_Written exercise_
In the rows from the start through the line containing "scientific name: Pteridium aquilinum", swap "scientific name" for "binomial name" and write those lines again with nothing else changed.

_Stored items_

□ □ □

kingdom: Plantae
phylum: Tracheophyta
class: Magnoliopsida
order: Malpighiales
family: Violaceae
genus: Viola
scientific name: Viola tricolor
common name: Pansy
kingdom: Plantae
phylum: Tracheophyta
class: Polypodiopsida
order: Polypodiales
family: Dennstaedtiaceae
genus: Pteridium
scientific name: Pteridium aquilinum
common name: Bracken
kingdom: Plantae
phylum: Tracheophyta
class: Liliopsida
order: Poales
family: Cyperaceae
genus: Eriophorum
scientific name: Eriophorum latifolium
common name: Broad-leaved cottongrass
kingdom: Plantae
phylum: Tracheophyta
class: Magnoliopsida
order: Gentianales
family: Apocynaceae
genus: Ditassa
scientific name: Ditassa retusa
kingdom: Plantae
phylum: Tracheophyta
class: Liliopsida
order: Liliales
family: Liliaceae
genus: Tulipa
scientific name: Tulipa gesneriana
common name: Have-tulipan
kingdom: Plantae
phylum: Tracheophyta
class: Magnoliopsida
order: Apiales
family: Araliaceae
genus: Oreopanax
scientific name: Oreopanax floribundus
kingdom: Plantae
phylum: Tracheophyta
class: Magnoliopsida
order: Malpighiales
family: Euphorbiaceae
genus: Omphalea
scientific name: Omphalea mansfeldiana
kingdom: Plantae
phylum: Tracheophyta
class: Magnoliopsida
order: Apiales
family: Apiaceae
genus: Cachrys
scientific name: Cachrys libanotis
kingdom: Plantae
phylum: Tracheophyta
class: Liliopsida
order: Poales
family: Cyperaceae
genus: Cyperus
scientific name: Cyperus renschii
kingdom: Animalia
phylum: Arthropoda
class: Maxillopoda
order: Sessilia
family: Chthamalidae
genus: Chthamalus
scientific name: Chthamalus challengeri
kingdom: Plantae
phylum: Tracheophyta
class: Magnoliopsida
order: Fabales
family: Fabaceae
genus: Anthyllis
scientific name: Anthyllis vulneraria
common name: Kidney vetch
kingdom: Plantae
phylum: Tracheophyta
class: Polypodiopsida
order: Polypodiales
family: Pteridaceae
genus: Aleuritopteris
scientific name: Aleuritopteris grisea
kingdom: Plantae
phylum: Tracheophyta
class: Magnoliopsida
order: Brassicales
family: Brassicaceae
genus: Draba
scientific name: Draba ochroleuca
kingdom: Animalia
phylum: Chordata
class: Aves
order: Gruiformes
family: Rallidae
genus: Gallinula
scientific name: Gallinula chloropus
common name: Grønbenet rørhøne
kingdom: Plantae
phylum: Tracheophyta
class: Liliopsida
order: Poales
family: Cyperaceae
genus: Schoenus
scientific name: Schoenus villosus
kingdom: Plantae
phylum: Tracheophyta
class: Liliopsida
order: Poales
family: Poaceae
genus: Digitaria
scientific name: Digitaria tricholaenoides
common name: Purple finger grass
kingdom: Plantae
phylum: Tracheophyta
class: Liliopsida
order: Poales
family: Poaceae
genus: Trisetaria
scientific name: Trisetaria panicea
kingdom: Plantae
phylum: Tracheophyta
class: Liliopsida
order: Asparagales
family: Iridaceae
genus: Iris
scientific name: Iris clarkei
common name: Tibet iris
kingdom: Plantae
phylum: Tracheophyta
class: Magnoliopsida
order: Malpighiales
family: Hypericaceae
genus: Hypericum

□ □ □

_Exercise output_
kingdom: Plantae
phylum: Tracheophyta
class: Magnoliopsida
order: Malpighiales
family: Violaceae
genus: Viola
binomial name: Viola tricolor
common name: Pansy
kingdom: Plantae
phylum: Tracheophyta
class: Polypodiopsida
order: Polypodiales
family: Dennstaedtiaceae
genus: Pteridium
binomial name: Pteridium aquilinum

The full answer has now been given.